The modified trees are able to counteract the process of recalcitrance the cell walls use to fight against processes that attempt to break down the lignin. Typically, to access the sugars in the biomass, pretreatment applications involving heat, pressure and chemicals are used to break down the biomass into sugar, but ArborGen has found that by down-regulating the lignin pathway in the cinnamate-4-hydroxylase (C4H), the trees are able to release more sugar. And while the down regulation of the C4H has hindered the growth of some species, the E. grandis x E. urophylla tree lines grow well. The C4H lines, ArborGen estimates, can produce roughly 10 dry-tons per acre per year of biomass, and could also produce nearly 1,000 gallons of biofuels per acre.
Angela Ziebell with NREL noted that what makes this eucalyptus research interesting is the “increased ease with which the sugars are released,” also adding that “the challenge is not just how much sugar a plant contains, but whether the plant will release that sugar without excessive processing.”

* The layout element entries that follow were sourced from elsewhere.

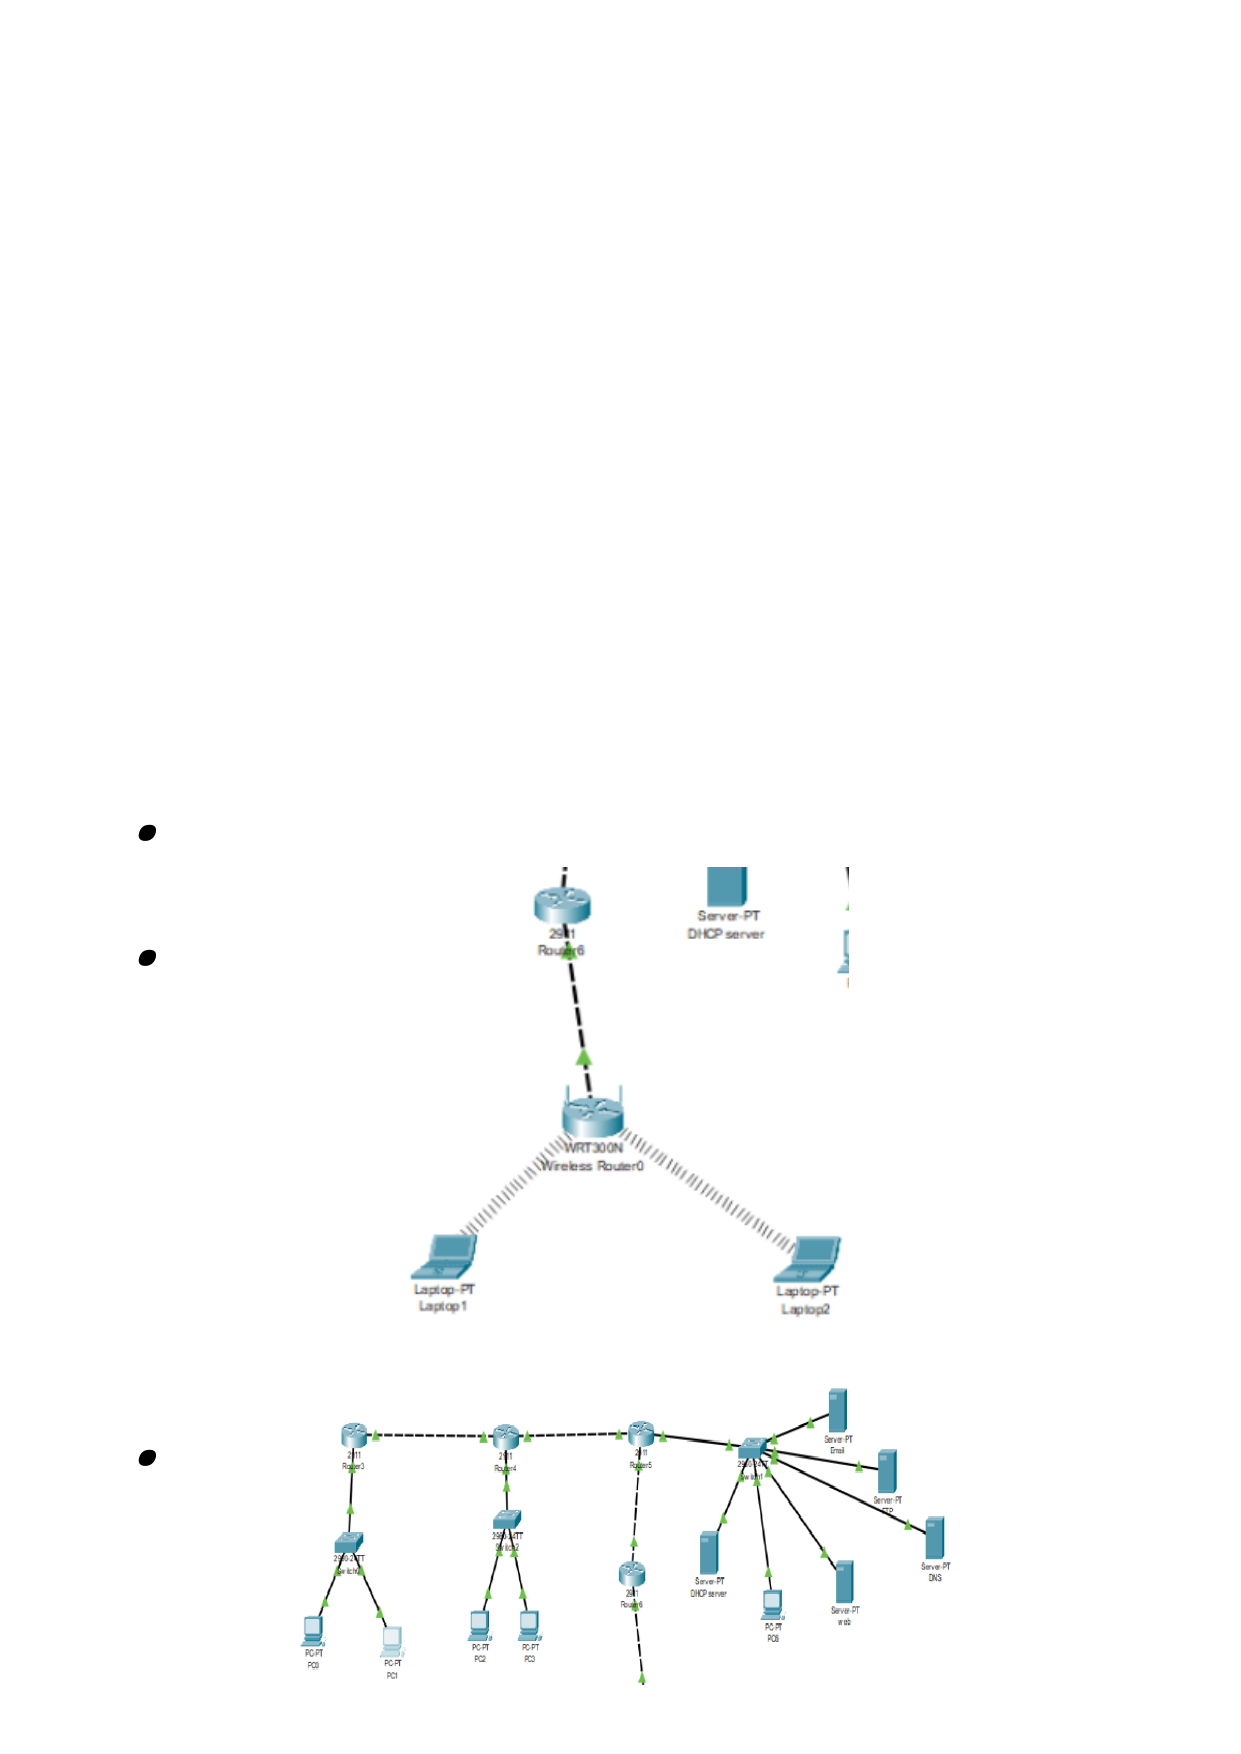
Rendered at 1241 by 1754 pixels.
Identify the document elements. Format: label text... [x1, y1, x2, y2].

text . [118, 1367, 276, 1492]
text . [118, 867, 391, 992]
text . [118, 743, 1122, 867]
text [849, 867, 1122, 992]
text [964, 1367, 1122, 1492]
picture [276, 1367, 964, 1685]
picture [391, 867, 849, 1349]
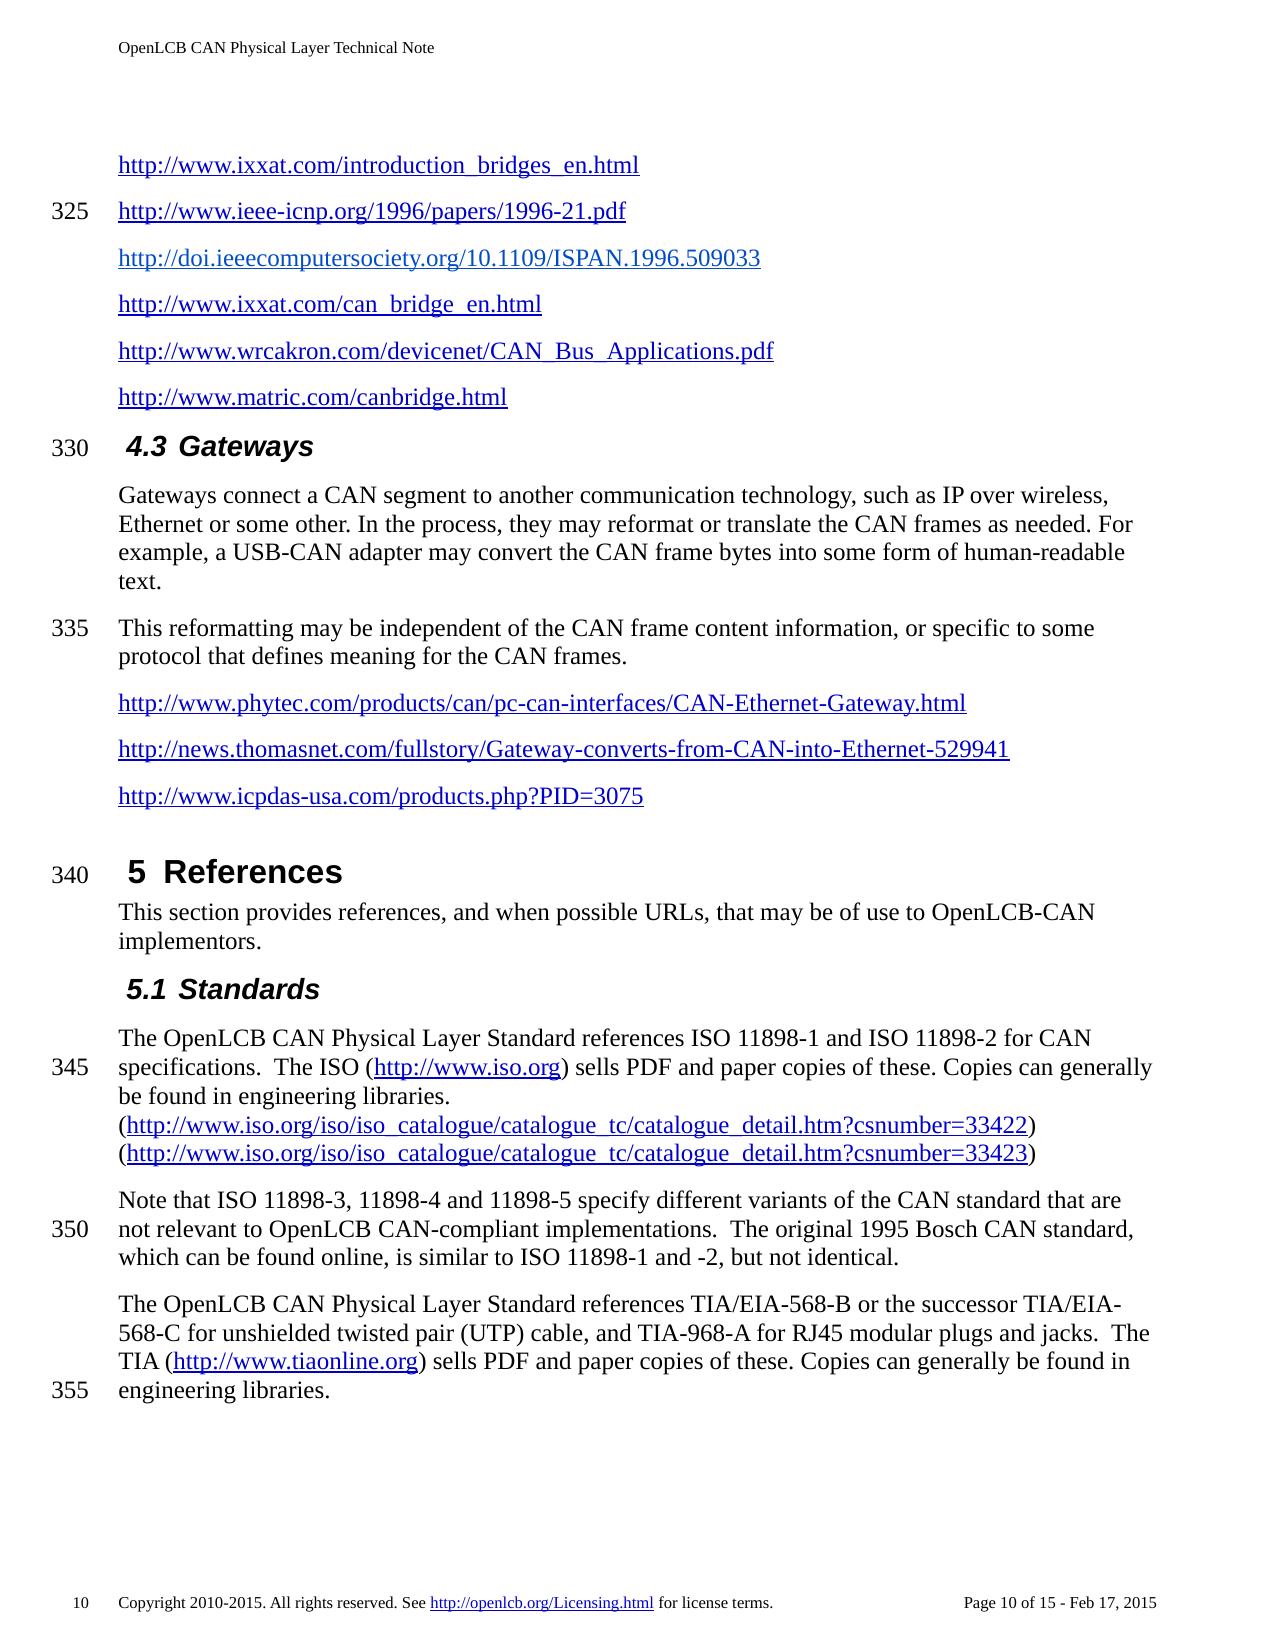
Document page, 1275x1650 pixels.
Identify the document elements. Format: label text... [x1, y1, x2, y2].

text http://www.matric.com/canbridge.html [118, 382, 1157, 411]
text http://www.ixxat.com/can_bridge_en.html [118, 289, 1157, 318]
text The OpenLCB CAN Physical Layer Standard references TIA/EIA-568-B or the successor TIA/EIA- 568-C for unshielded twisted pair (UTP) cable, and TIA-968-A for RJ45 modular plugs and jacks. The TIA (http://www.tiaonline.org) sells PDF and paper copies of these. Copies can generally be found in engineering libraries. [118, 1289, 1157, 1404]
text http://doi.ieeecomputersociety.org/10.1109/ISPAN.1996.509033 [118, 243, 1157, 272]
text http://news.thomasnet.com/fullstory/Gateway-converts-from-CAN-into-Ethernet-529941 [118, 734, 1157, 763]
text http://www.ieee-icnp.org/1996/papers/1996-21.pdf [118, 196, 1157, 225]
text This reformatting may be independent of the CAN frame content information, or specific to some protocol that defines meaning for the CAN frames. [118, 613, 1157, 670]
text http://www.icpdas-usa.com/products.php?PID=3075 [118, 781, 1157, 809]
text Gateways connect a CAN segment to another communication technology, such as IP over wireless, Ethernet or some other. In the process, they may reformat or translate the CAN frames as needed. For example, a USB-CAN adapter may convert the CAN frame bytes into some form of human-readable text. [118, 480, 1157, 595]
subtitle References [118, 852, 1157, 891]
text http://www.wrcakron.com/devicenet/CAN_Bus_Applications.pdf [118, 336, 1157, 364]
subtitle Standards [118, 972, 1157, 1006]
text http://www.phytec.com/products/can/pc-can-interfaces/CAN-Ethernet-Gateway.html [118, 688, 1157, 717]
text http://www.ixxat.com/introduction_bridges_en.html [118, 150, 1157, 179]
subtitle Gateways [118, 429, 1157, 462]
text The OpenLCB CAN Physical Layer Standard references ISO 11898-1 and ISO 11898-2 for CAN specifications. The ISO (http://www.iso.org) sells PDF and paper copies of these. Copies can generally be found in engineering libraries. (http://www.iso.org/iso/iso_catalogue/catalogue_tc/catalogue_detail.htm?csnumber=33422) (http://www.iso.org/iso/iso_catalogue/catalogue_tc/catalogue_detail.htm?csnumber=33423) [118, 1023, 1157, 1167]
text Note that ISO 11898-3, 11898-4 and 11898-5 specify different variants of the CAN standard that are not relevant to OpenLCB CAN-compliant implementations. The original 1995 Bosch CAN standard, which can be found online, is similar to ISO 11898-1 and -2, but not identical. [118, 1185, 1157, 1271]
text This section provides references, and when possible URLs, that may be of use to OpenLCB-CAN implementors. [118, 897, 1157, 954]
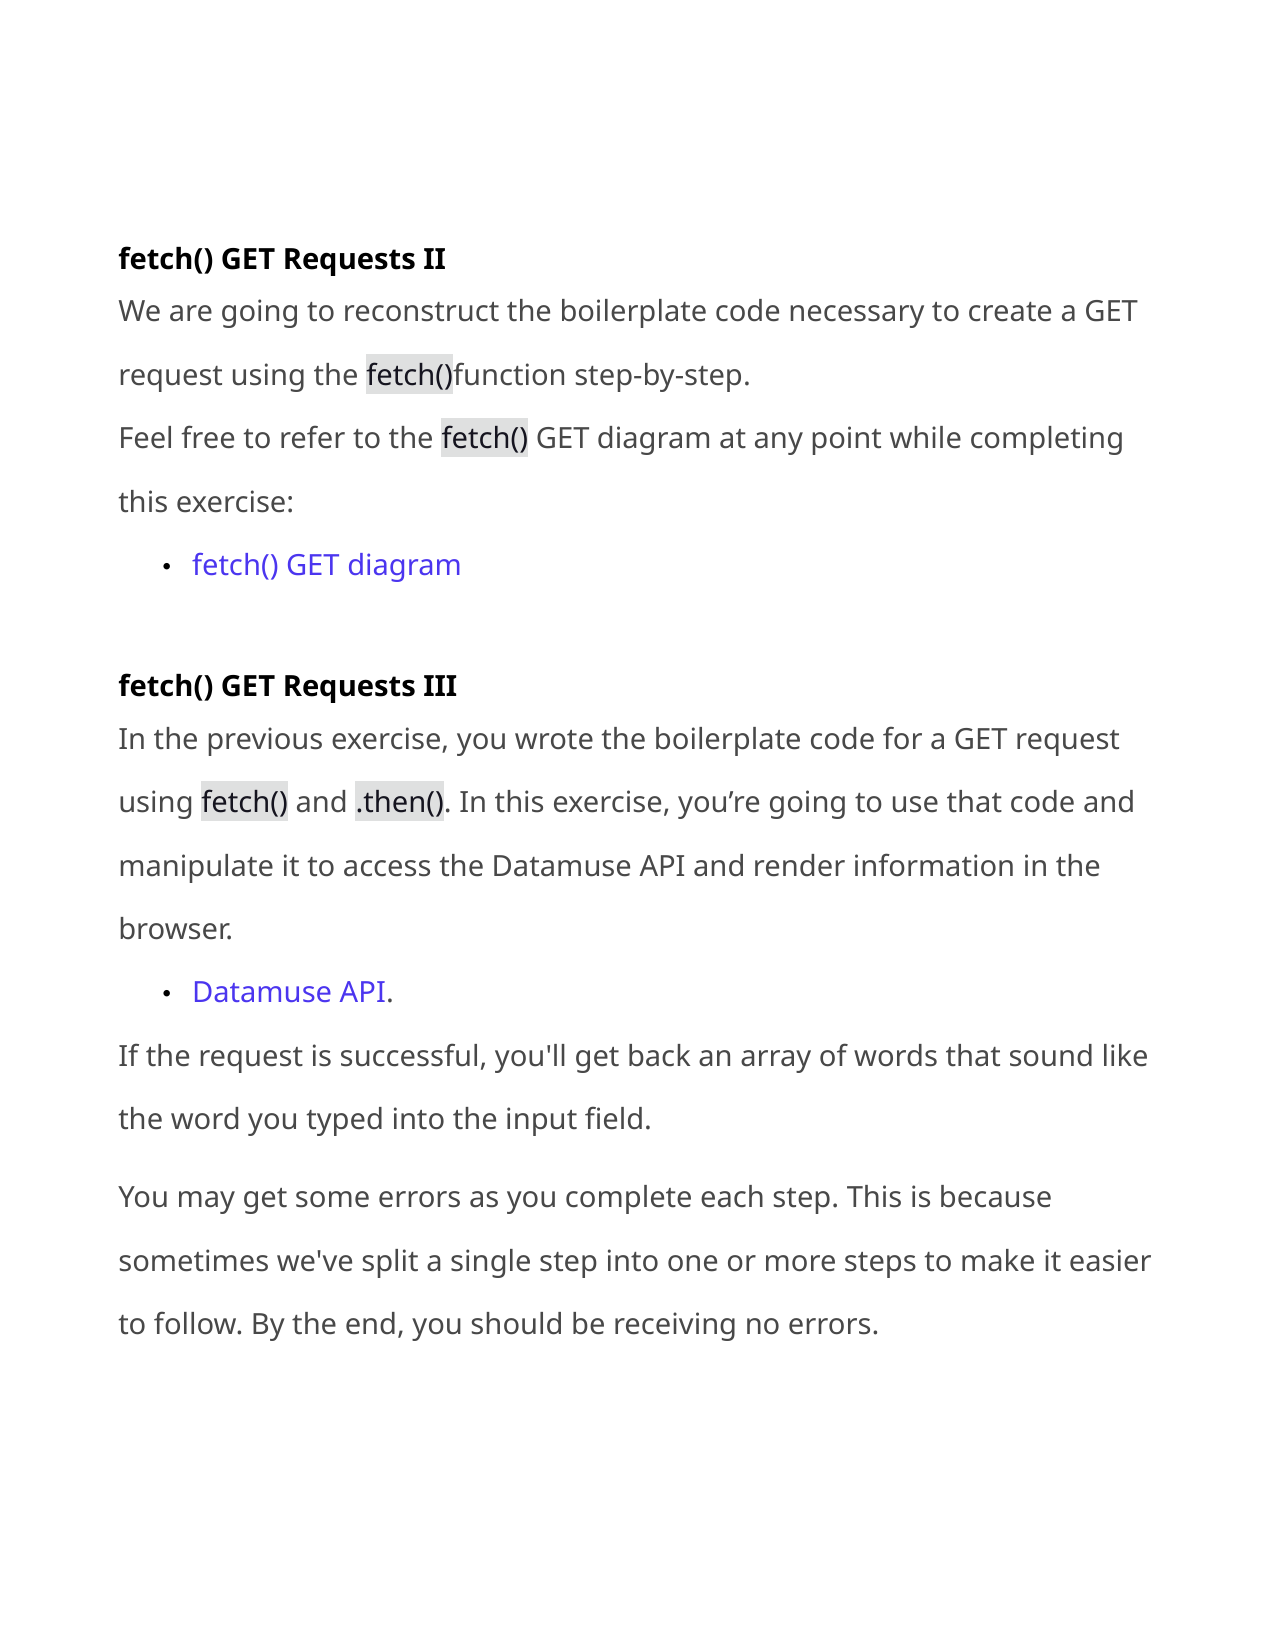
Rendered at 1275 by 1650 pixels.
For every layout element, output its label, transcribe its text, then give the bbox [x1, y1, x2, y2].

text We are going to reconstruct the boilerplate code necessary to create a GET request using the fetch()function step-by-step. [118, 291, 1157, 394]
text Feel free to refer to the fetch() GET diagram at any point while completing this exercise: [118, 417, 1157, 521]
subtitle fetch() GET Requests III [118, 666, 1157, 705]
subtitle fetch() GET Requests II [118, 238, 1157, 278]
text If the request is successful, you'll get back an array of words that sound like the word you typed into the input field. [118, 1035, 1157, 1138]
text In the previous exercise, you wrote the boilerplate code for a GET request using fetch() and .then(). In this exercise, you’re going to use that code and manipulate it to access the Datamuse API and render information in the browser. [118, 718, 1157, 948]
list Datamuse API. [162, 972, 1157, 1011]
list fetch() GET diagram [162, 544, 1157, 584]
text You may get some errors as you complete each step. This is because sometimes we've split a single step into one or more steps to make it easier to follow. By the end, you should be receiving no errors. [118, 1177, 1157, 1343]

In May 2010, the USDA’s Animal and Plant Health Inspection Service approved a permit submitted by ArborGen to plant and grow the GM trees on 29 separate sites, which, among other aspects, would also test for cold tolerance. According to NREL researchers the C4H modified line of trees has only half of the lignin, and the GM trees also release an astounding 99 percent of their sugar compared to 50 percent in unmodified plants. “We think the result of this technology may increase the potential of Eucalyptus as a biomass source for liquid fuels,” Ziebell said. “This result is particularly exciting given that efficient sugar release from plants is an obstacle to achieving affordable biofuels.”